Existe também uma preocupação acerca do acondicionamento dos produtos, bem como em relação à presença dos cozinheiros e dos próprios comensais. “Sempre fechados, água mineral lacrada, para evitar todo e qualquer tipo de perigo. Eles trazem também o degustador deles, vai haver um acompanhamento de agentes da comitiva, dentro da nossa cozinha, que vai liberar a comida do presidente Obama. Isso é praxe”, revela Renata. Cada porção de comida e de bebida, diz, será provada antes por uma pessoa da comitiva – hábito secular que remonta aos provadores que, caso ingerissem algo envenenado, morriam em lugar de reis, rainhas e demais membros da família real.
Low profile
Serão quatro “salas vip” a receber as guloseimas e bebericos de Renata – uma para a comitiva de Obama; uma para a turma da presidenta Dilma Rousseff; uma para empresários; e outra para cerca de 100 jornalistas credenciados no Itamaraty. Mas, a despeito da quantidade de oportunidades, Renata diz que não deve cumprimentar Obama ou quaisquer de seus familiares. “Eu vou estar ralando na cozinha”, brinca, referindo-se à tarefa de cuidar para que tudo saia dentro dos conformes. E não vai querer saber se Obama terá aprovado a comida?

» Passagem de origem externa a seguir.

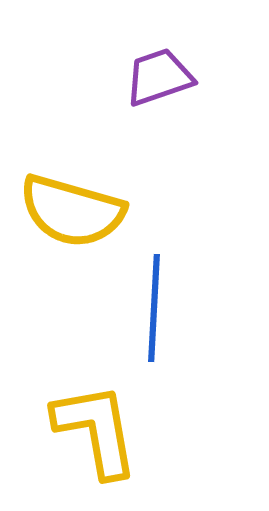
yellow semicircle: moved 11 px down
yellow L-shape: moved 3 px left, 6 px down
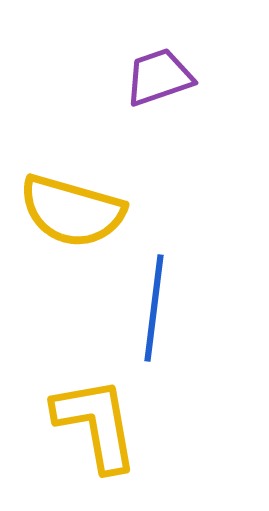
blue line: rotated 4 degrees clockwise
yellow L-shape: moved 6 px up
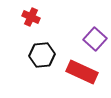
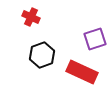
purple square: rotated 30 degrees clockwise
black hexagon: rotated 15 degrees counterclockwise
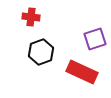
red cross: rotated 18 degrees counterclockwise
black hexagon: moved 1 px left, 3 px up
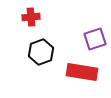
red cross: rotated 12 degrees counterclockwise
red rectangle: rotated 16 degrees counterclockwise
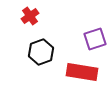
red cross: moved 1 px left, 1 px up; rotated 30 degrees counterclockwise
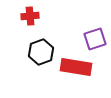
red cross: rotated 30 degrees clockwise
red rectangle: moved 6 px left, 5 px up
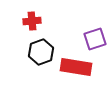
red cross: moved 2 px right, 5 px down
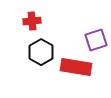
purple square: moved 1 px right, 1 px down
black hexagon: rotated 10 degrees counterclockwise
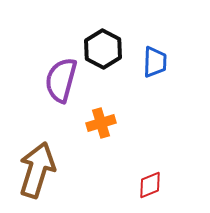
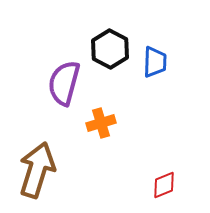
black hexagon: moved 7 px right
purple semicircle: moved 3 px right, 3 px down
red diamond: moved 14 px right
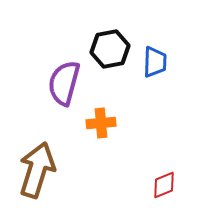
black hexagon: rotated 21 degrees clockwise
orange cross: rotated 12 degrees clockwise
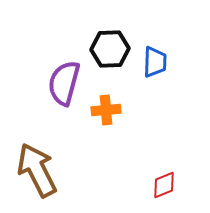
black hexagon: rotated 9 degrees clockwise
orange cross: moved 5 px right, 13 px up
brown arrow: rotated 44 degrees counterclockwise
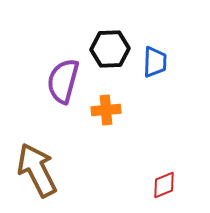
purple semicircle: moved 1 px left, 2 px up
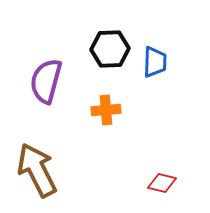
purple semicircle: moved 17 px left
red diamond: moved 2 px left, 2 px up; rotated 36 degrees clockwise
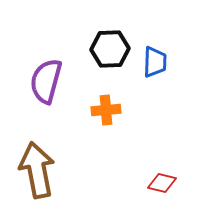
brown arrow: rotated 16 degrees clockwise
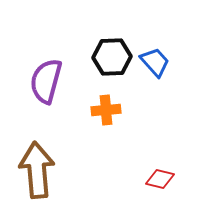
black hexagon: moved 2 px right, 8 px down
blue trapezoid: rotated 44 degrees counterclockwise
brown arrow: rotated 6 degrees clockwise
red diamond: moved 2 px left, 4 px up
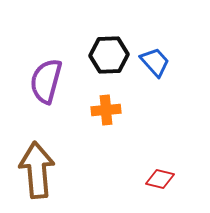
black hexagon: moved 3 px left, 2 px up
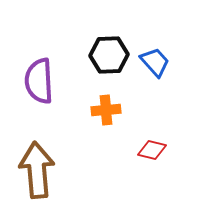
purple semicircle: moved 7 px left; rotated 18 degrees counterclockwise
red diamond: moved 8 px left, 29 px up
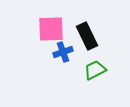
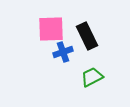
green trapezoid: moved 3 px left, 7 px down
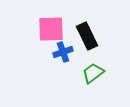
green trapezoid: moved 1 px right, 4 px up; rotated 10 degrees counterclockwise
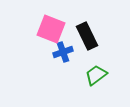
pink square: rotated 24 degrees clockwise
green trapezoid: moved 3 px right, 2 px down
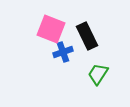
green trapezoid: moved 2 px right, 1 px up; rotated 20 degrees counterclockwise
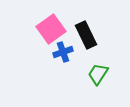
pink square: rotated 32 degrees clockwise
black rectangle: moved 1 px left, 1 px up
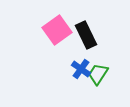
pink square: moved 6 px right, 1 px down
blue cross: moved 18 px right, 17 px down; rotated 36 degrees counterclockwise
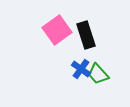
black rectangle: rotated 8 degrees clockwise
green trapezoid: rotated 75 degrees counterclockwise
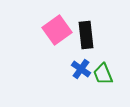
black rectangle: rotated 12 degrees clockwise
green trapezoid: moved 5 px right; rotated 20 degrees clockwise
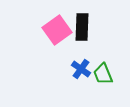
black rectangle: moved 4 px left, 8 px up; rotated 8 degrees clockwise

“Eu costumo ter uma postura muito discreta. A não ser que esteja como convidada – o que não é o caso, estou lá para trabalhar –, eu não me sinto no direito de tomar tempo [do cliente em questão]. Jamais peço para tirar uma foto, por exemplo, a não ser que a pessoa ofereça. Acontece muito de o chefe de Estado gostar do nosso trabalho e ir lá na cozinha agradecer”, comentou. “Às vezes, pedem para me conhecer, aí eu vou lá. Eu tomar a iniciativa, não.”

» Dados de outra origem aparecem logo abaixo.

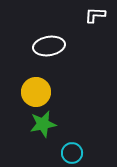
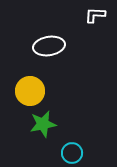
yellow circle: moved 6 px left, 1 px up
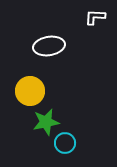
white L-shape: moved 2 px down
green star: moved 3 px right, 2 px up
cyan circle: moved 7 px left, 10 px up
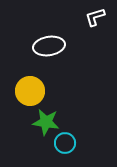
white L-shape: rotated 20 degrees counterclockwise
green star: rotated 20 degrees clockwise
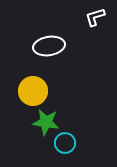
yellow circle: moved 3 px right
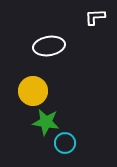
white L-shape: rotated 15 degrees clockwise
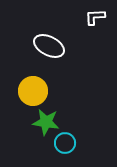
white ellipse: rotated 36 degrees clockwise
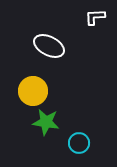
cyan circle: moved 14 px right
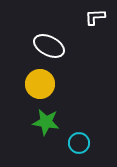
yellow circle: moved 7 px right, 7 px up
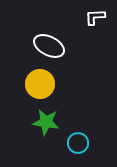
cyan circle: moved 1 px left
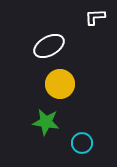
white ellipse: rotated 56 degrees counterclockwise
yellow circle: moved 20 px right
cyan circle: moved 4 px right
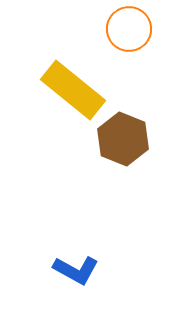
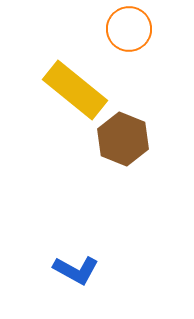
yellow rectangle: moved 2 px right
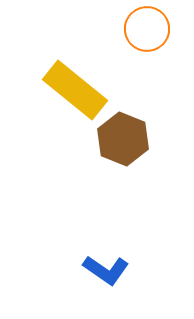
orange circle: moved 18 px right
blue L-shape: moved 30 px right; rotated 6 degrees clockwise
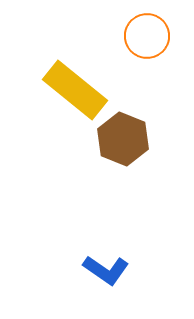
orange circle: moved 7 px down
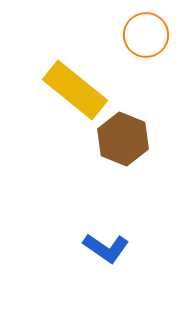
orange circle: moved 1 px left, 1 px up
blue L-shape: moved 22 px up
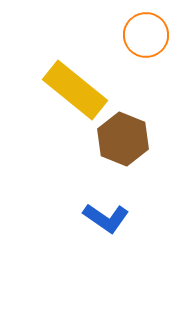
blue L-shape: moved 30 px up
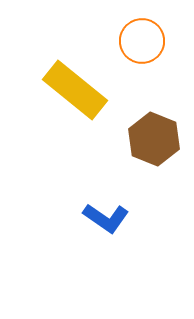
orange circle: moved 4 px left, 6 px down
brown hexagon: moved 31 px right
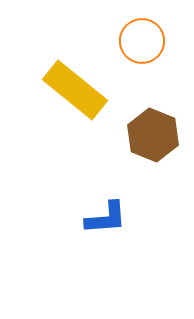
brown hexagon: moved 1 px left, 4 px up
blue L-shape: rotated 39 degrees counterclockwise
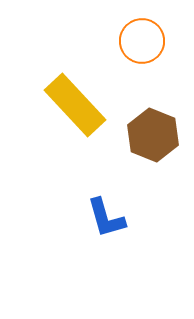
yellow rectangle: moved 15 px down; rotated 8 degrees clockwise
blue L-shape: rotated 78 degrees clockwise
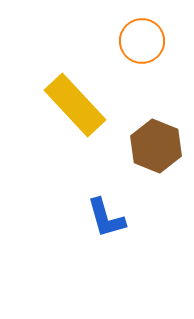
brown hexagon: moved 3 px right, 11 px down
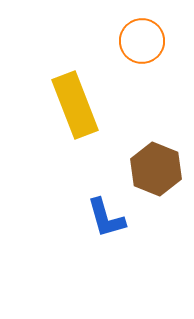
yellow rectangle: rotated 22 degrees clockwise
brown hexagon: moved 23 px down
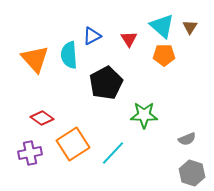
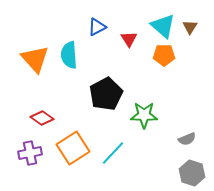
cyan triangle: moved 1 px right
blue triangle: moved 5 px right, 9 px up
black pentagon: moved 11 px down
orange square: moved 4 px down
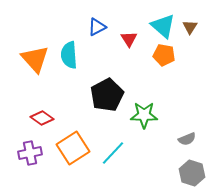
orange pentagon: rotated 10 degrees clockwise
black pentagon: moved 1 px right, 1 px down
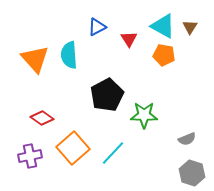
cyan triangle: rotated 12 degrees counterclockwise
orange square: rotated 8 degrees counterclockwise
purple cross: moved 3 px down
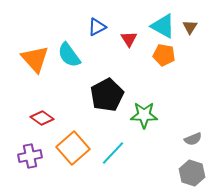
cyan semicircle: rotated 32 degrees counterclockwise
gray semicircle: moved 6 px right
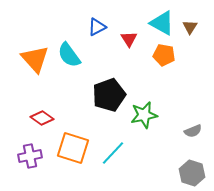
cyan triangle: moved 1 px left, 3 px up
black pentagon: moved 2 px right; rotated 8 degrees clockwise
green star: rotated 12 degrees counterclockwise
gray semicircle: moved 8 px up
orange square: rotated 32 degrees counterclockwise
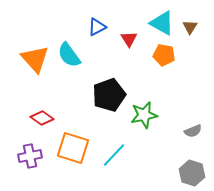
cyan line: moved 1 px right, 2 px down
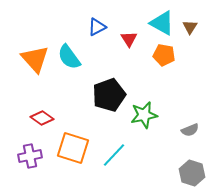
cyan semicircle: moved 2 px down
gray semicircle: moved 3 px left, 1 px up
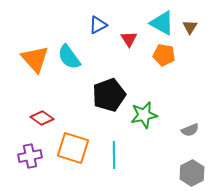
blue triangle: moved 1 px right, 2 px up
cyan line: rotated 44 degrees counterclockwise
gray hexagon: rotated 15 degrees clockwise
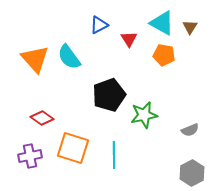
blue triangle: moved 1 px right
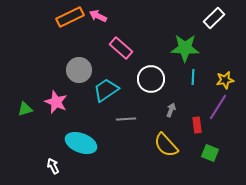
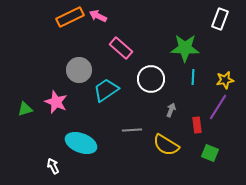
white rectangle: moved 6 px right, 1 px down; rotated 25 degrees counterclockwise
gray line: moved 6 px right, 11 px down
yellow semicircle: rotated 16 degrees counterclockwise
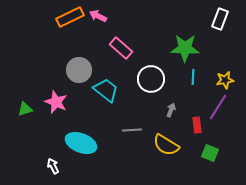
cyan trapezoid: rotated 72 degrees clockwise
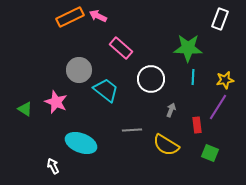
green star: moved 3 px right
green triangle: rotated 49 degrees clockwise
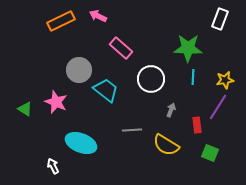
orange rectangle: moved 9 px left, 4 px down
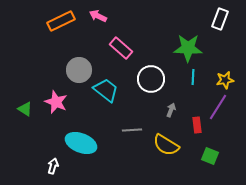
green square: moved 3 px down
white arrow: rotated 42 degrees clockwise
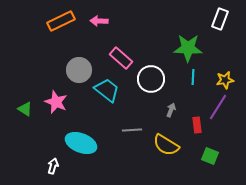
pink arrow: moved 1 px right, 5 px down; rotated 24 degrees counterclockwise
pink rectangle: moved 10 px down
cyan trapezoid: moved 1 px right
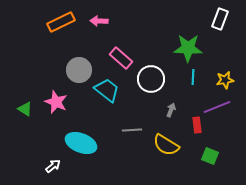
orange rectangle: moved 1 px down
purple line: moved 1 px left; rotated 36 degrees clockwise
white arrow: rotated 35 degrees clockwise
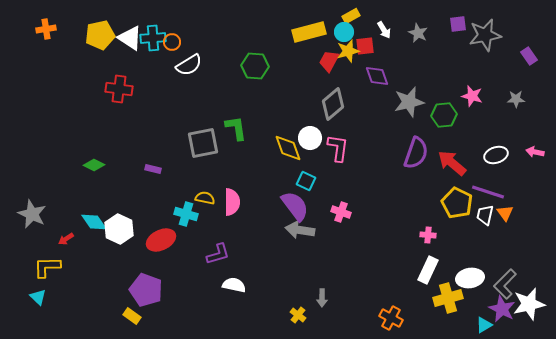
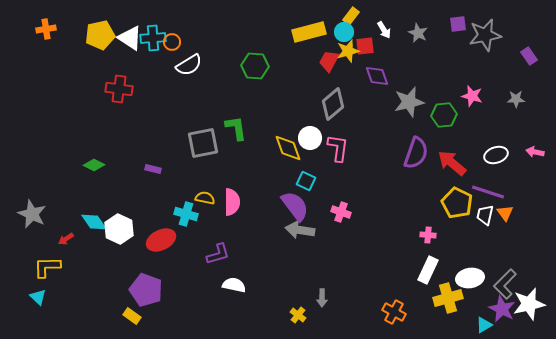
yellow rectangle at (351, 16): rotated 24 degrees counterclockwise
orange cross at (391, 318): moved 3 px right, 6 px up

Sobre o fato de ter sido a “escolhida” para prestar o serviço gastronômico, Renata diz que não se sente como tal – até porque, até onde ela sabe, é sua equipe que realiza tais tarefas oficiais em Brasília. “O chefe do cerimonial me disse que queria um buffet à prova de falha, por isso tinha me procurado. Acho que isso é um elogio, não é?”, destacou a empresária brasiliense, profissionalmente precavida. “Eu só gosto de comentar um evento depois que ele aconteceu. Jamais divulgo antes.”
Se depender de Renata, Obama voltará mais bem nutrido para enfrentar a maioria oposicionista no Congresso americano, depois de provar os sucos brasileiros e os petiscos vegan preparados por sua equipe. “Se Deus quiser. Bem alimentado.”